A desvalorização do euro em relação ao dólar ilustra mais uma vez a guerra cambial gerada pelas políticas dos bancos centrais, determinados a dinamizar suas economias atingidas pela crise através da moeda.
Com a crise financeira mundial de 2008, somada à crise da dívida na Europa entre 2010 e 2012, os bancos centrais, guardiões da divisa nacional, concentraram suas forças em garantir ao país as melhores condições monetárias.
"Estamos em um processo onde a política monetária substituiu a política orçamentária", visto que "os governos não têm mais margem de manobra no orçamento", explica Christopher Dembik, economista do Saxo Banque.

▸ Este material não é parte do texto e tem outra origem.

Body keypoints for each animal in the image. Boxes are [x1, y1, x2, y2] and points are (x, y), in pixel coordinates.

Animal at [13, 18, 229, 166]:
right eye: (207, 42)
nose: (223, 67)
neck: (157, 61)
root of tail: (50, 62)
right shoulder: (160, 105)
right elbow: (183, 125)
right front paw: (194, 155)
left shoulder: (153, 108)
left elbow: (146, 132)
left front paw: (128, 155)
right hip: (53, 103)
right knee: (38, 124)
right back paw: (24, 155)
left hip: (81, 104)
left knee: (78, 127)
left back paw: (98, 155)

"Após a crise de 2008, os bancos centrais tiveram que intervir, já que os governos tiveram que restringir o orçamento após gastar mais do que podiam", disse Patrick Jacq, especialista da dívida no BNP Paribas.
Em uma situação de crise, a moeda fraca torna atraente o preço das exportações, impulsionando as vendas das empresas e beneficiando a economia em seu conjunto.

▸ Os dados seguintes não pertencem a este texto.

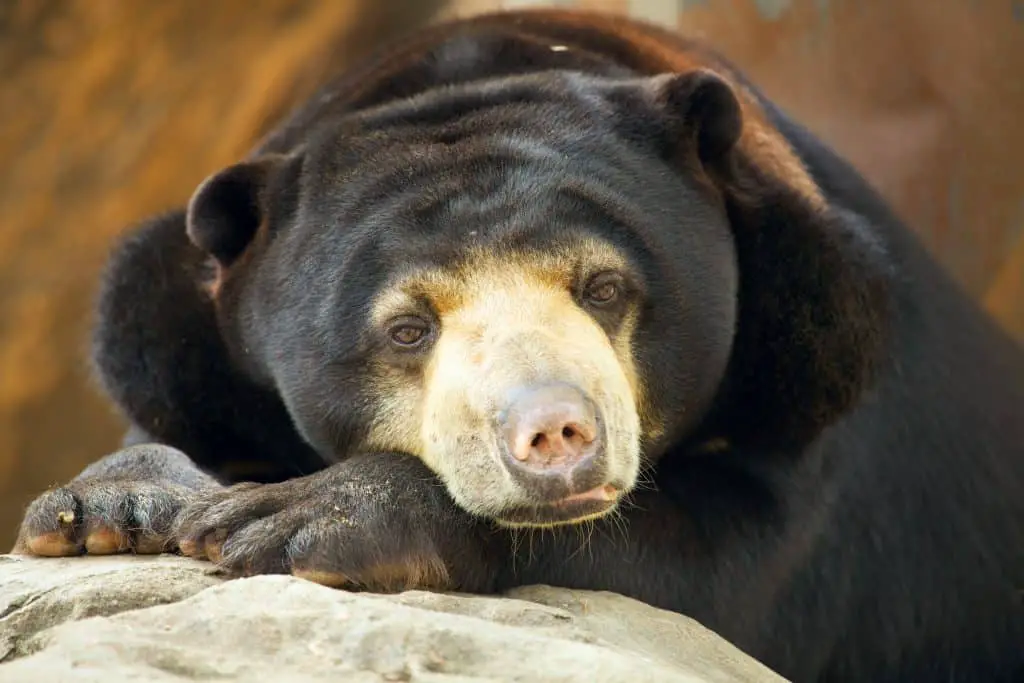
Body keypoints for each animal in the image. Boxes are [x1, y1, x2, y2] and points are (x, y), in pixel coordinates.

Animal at [9, 6, 1024, 683]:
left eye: (605, 288)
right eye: (408, 327)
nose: (554, 434)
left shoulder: (817, 352)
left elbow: (715, 561)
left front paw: (299, 517)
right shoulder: (172, 335)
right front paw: (109, 507)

"Todo mundo quer incentivar o crescimento econômico e recorre aos velhos métodos, quer dizer, debilitar sua moeda para inflar as exportações e aumentar assim de forma rápida e segura o Produto Interno Bruto", resume Eric Vanraes, gerente do fundo de investimentos EI Sturdza, baseado na Suíça.
Apesar disso, segundo Jacq, "a estratégia da moeda (desvalorizada) raramente é um objetivo oficial". O Banco Central Europeu (BCE), por exemplo, sempre afirmou que não tem um objetivo sobre a taxa de câmbio.

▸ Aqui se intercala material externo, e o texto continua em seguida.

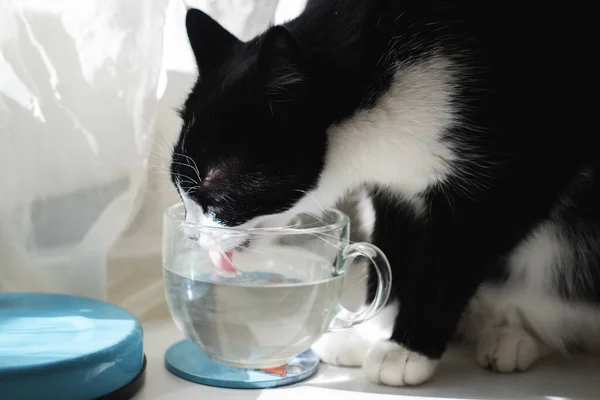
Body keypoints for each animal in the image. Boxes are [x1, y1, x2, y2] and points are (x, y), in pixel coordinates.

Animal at [171, 1, 596, 386]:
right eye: (180, 188)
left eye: (215, 194)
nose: (190, 234)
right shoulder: (394, 189)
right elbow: (394, 248)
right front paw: (373, 331)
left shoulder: (520, 168)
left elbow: (453, 257)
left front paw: (408, 350)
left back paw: (515, 334)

"Mas o banco o pensava tão alto, que todo mundo escutou", ironizou René Desfossez, especialista em dívida da Natixis, confirmando que "as mudanças são uma das principais ferramentas utilizadas para reativar a economia".
Dilema para o Fed
Como todos os bancos centrais empregam a mesma política, ajustando permanentemente seus dispositivos ou lançando mão de suas reservas cambiais para manter a divisa em limites aceitáveis, suas estratégias se veem muitas vezes confrontadas. Daí a expressão "guerra cambial".
Obviamente, as instituições mais sólidas são as que se encontram em posição de força.
"Os principais bancos centrais, quer dizer, o BCE, o Federal Reserve, o Banco Popular da China e o Banco do Japão, entraram nesse processo e gastam dinheiro com essa guerra, embora o resto (dos bancos centrais) atue com atraso e tente limitar os danos", explica Dembik.
O episódio mais claro foi o do Banco Nacional Suíço (BNS), que em janeiro renunciou à política aplicada durante os últimos três anos para impedir que o franco suíço subisse muito em relação ao euro.
Não é o único caso. "Nesse ano, 24 bancos centrais baixaram suas taxas. Em meados de março, Sérvia, Coreia do Sul, Tailândia e Rússia fizeram o mesmo", disse Greg Smith, analista da World First.
Ao anunciar no dia 9 de março um programa inédito de compra de ativos de 1,14 trilhão de euros de ativos até setembro de 2016, o BCE priorizou sua balança em detrimento do dólar.
"A alta contínua do dólar traz um dilema ao Fed, sobretudo porque prejudica a capacidade dos exportadores (norte-americanos) de continuarem competitivos", avalia Simon Smith, analista da FxPro.
"Desde agosto, o dólar se valorizou cerca de 25% em relação às outras grandes moedas mundiais", lembra Vanraes.
No entanto, segundo ele, "a questão hoje é sobretudo a China: como o iuane se apoiou no dólar, o banco central chinês pode fazer o contrário do Banco Nacional Suíço e desvalorizar a sua moeda".